En Cuba, disentir del relato oficial sigue siendo un lujo peligroso. El diputado Emilio Interián lo comprobó en carne propia tras cuestionar el modelo socialista en la Asamblea Nacional del Poder Popular. Su intervención, poco habitual por su sinceridad, lo convirtió en el blanco de una campaña de desprestigio lanzada desde entornos afines a la dictadura de Díaz-Canel.
Perfiles oficiales, páginas fidelistas y comentaristas radicales del castrismo no tardaron en reaccionar. Entre ellos sobresale Paquito de Cuba, también diputado, quien salió a cuestionar la legitimidad de Interián, poniendo en duda su origen, sus motivaciones e incluso su capacidad para representar al pueblo. No era el contenido de sus palabras lo que molestaba: era el hecho de que alguien dijera en público lo que todos ven a diario.
El mensaje fue claro: en el Parlamento castrista no hay debate real. Quien se atreva a criticar el colapso económico o la ineficiencia del sistema estatal enfrenta un vendaval de ataques, mientras la mayoría de los legisladores aplauden sin cuestionar y obedecen sin chistar. La disidencia interna simplemente no existe.
En medio del acoso, destacó la periodista oficialista Ana Teresa Badía, que rompió filas y defendió públicamente a Interián. Reconocer la ineficiencia del sistema, dijo, no es traición, sino responsabilidad política. Su postura contrastó con la respuesta dominante: ataques personales, apelaciones al pasado y consignas ideológicas, evitando cualquier análisis serio sobre por qué la producción estatal está en ruinas.
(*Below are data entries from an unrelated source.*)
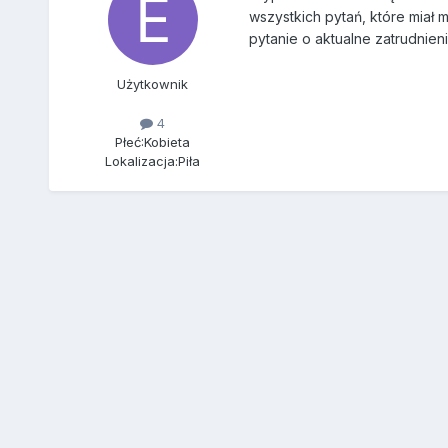
wszystkich pytań, które miał 
pytanie o aktualne zatrudnien
Użytkownik
4
Płeć:
Kobieta
Lokalizacja:
Piła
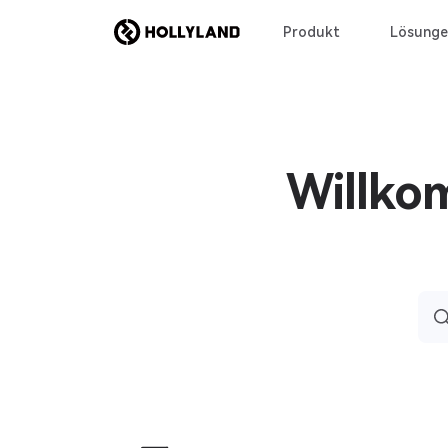
Produkt
Lösunge
Willko
Sea
for:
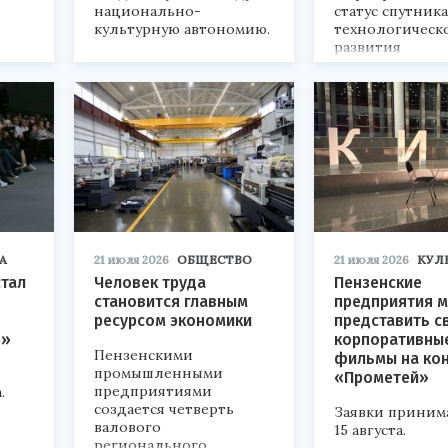
национально-
статус спутник
культурную автономию.
технологическ
развития
«Технопром-202
А
21 июля 2026
ОБЩЕСТВО
21 июля 2026
КУЛ
стал
Человек труда
Пензенские
становится главным
предприятия м
ресурсом экономики
представить с
р»
корпоративны
Пензенскими
фильмы на ко
промышленными
«Прометей»
предприятиями
.
создается четверть
Заявки приним
валового
15 августа.
регионального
Lo ocurrido confirma un patrón: en Cuba, la franqueza se castiga y el silencio se premia. Hablar de apagones, escasez, improductividad y empobrecimiento no es tolerado, y quienes lo hacen enfrentan consecuencias inmediatas: descrédito público, repudio mediático y riesgo político. Más que un debate sobre economía, lo que el régimen envió fue un mensaje inequívoco: no digas lo que no queremos escuchar, aunque sea la realidad que viven millones de cubanos.